On the same theme, Corbyn is ‘enmeshed in a feckless and dangerous political game that delivers nothing other than broken promises.’ How so? He promised a new style of politics, and that is what he is in the process of implementing. Again, I’d love to know how he has delivered ‘broken promises.’

‘I was one of those willing to give him a chance, then a second chance followed by a third.’ What is he, a football manager?!?! He’s barely been in the job half a year, and supposedly he has already used up two of Barnabus’ chances…

‘As sure as night follows day, once he has destroyed the Labour Party he will destroy the Left.’ Predicting the future usually ends up with plenty of egg on the face; another entirely scurrilous assertion, based on very, very little (if not nothing at all).

To the most dangerous paragraph of the article- ‘the Shadow Cabinet must continue to stand up to Corbyn and the others who are drifting’. By this, I take to mean that the Labour Party should not accept the views of a democratic majority. We should ‘stand up’ to the prevalent views in the party. An interesting, yet actually dangerous proposal. There should be no standing up, but debate of a sufficient intellectual rigor and a clear effort to form a party of all talents that can actually take the fight to the Tories. It’s hard to think of many leaders who would take Benn’s speech with such graciousness.

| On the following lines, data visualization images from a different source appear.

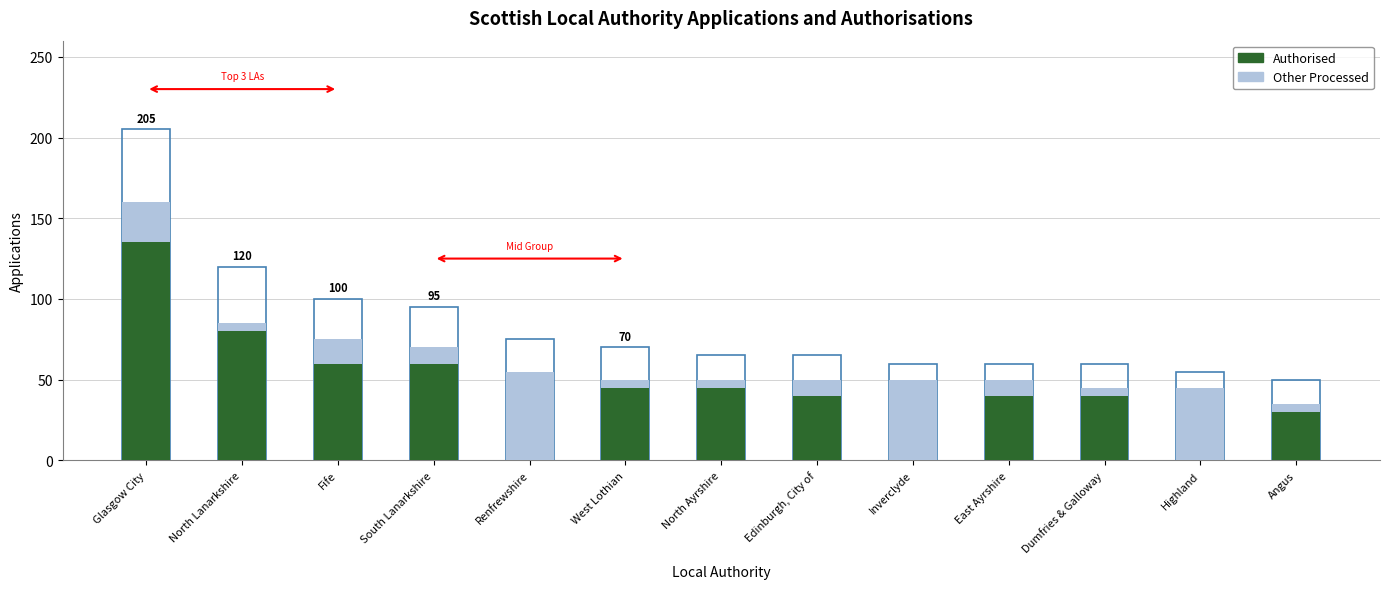

Reading right to left, list all the values displayed in this chart.

Authorised: 30	0	40	40	0	40	45	45	0	60	60	80	135
Other Processed: 5	45	5	10	50	10	5	5	55	10	15	5	25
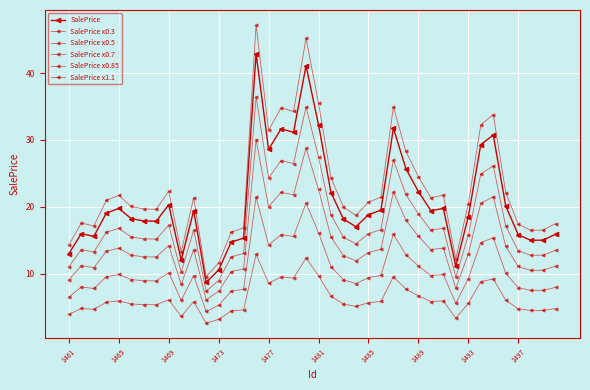

Which series has the largest range (max minus min)?

SalePrice x1.1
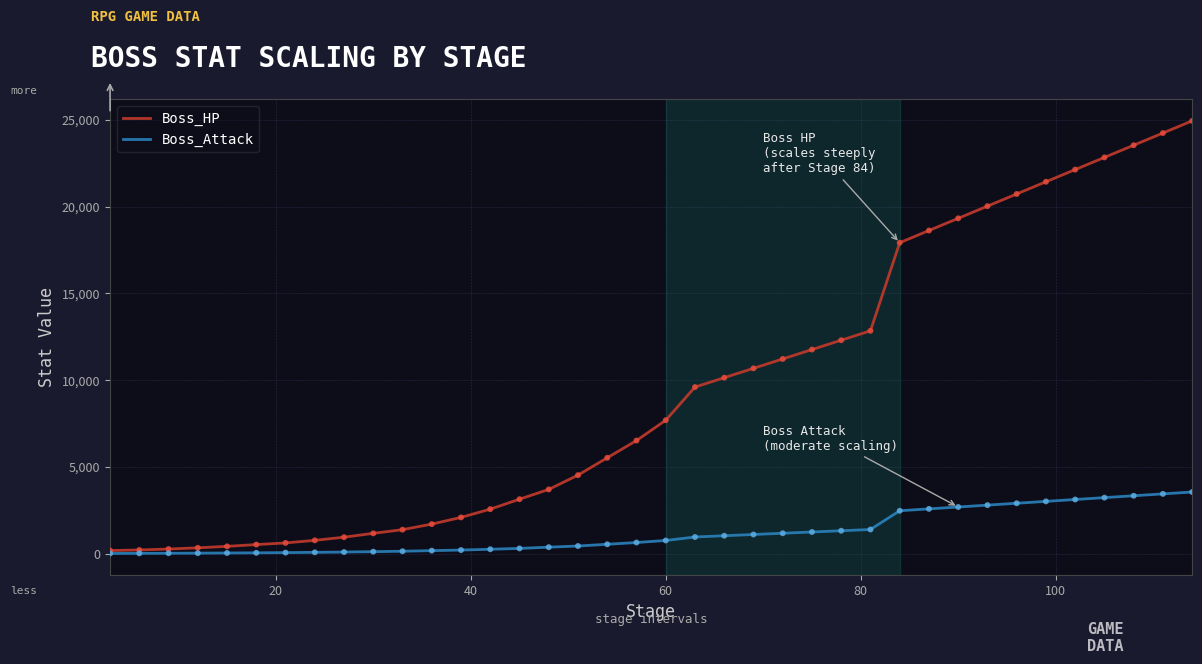

What is the maximum value for Boss_Attack?

3564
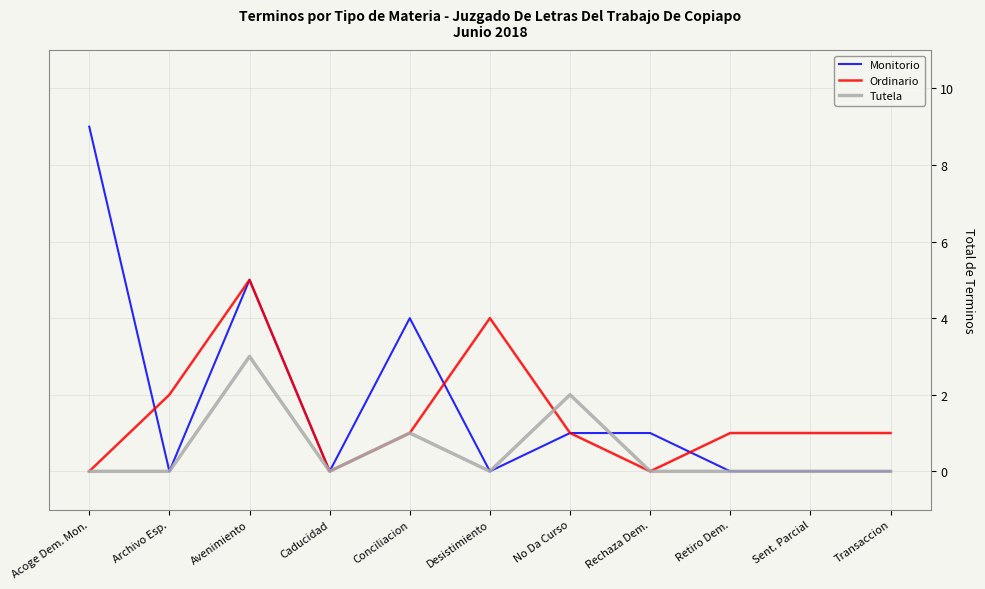

True or false: Monitorio has a value of 0 at Desistimiento.

True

By promulgating such a fact-lite, polemical view of Corbyn’s leadership, support for Corbyn only swells. Corbynmania thrives on stunts aiming to discredit a man, for no other reason than a divergence of political views. By refusing to engage in a sensible debate on the merits of this or that policy, Corbyn opponents will solely boost the man’s popularity and ensure that he remains in situ for a while to come.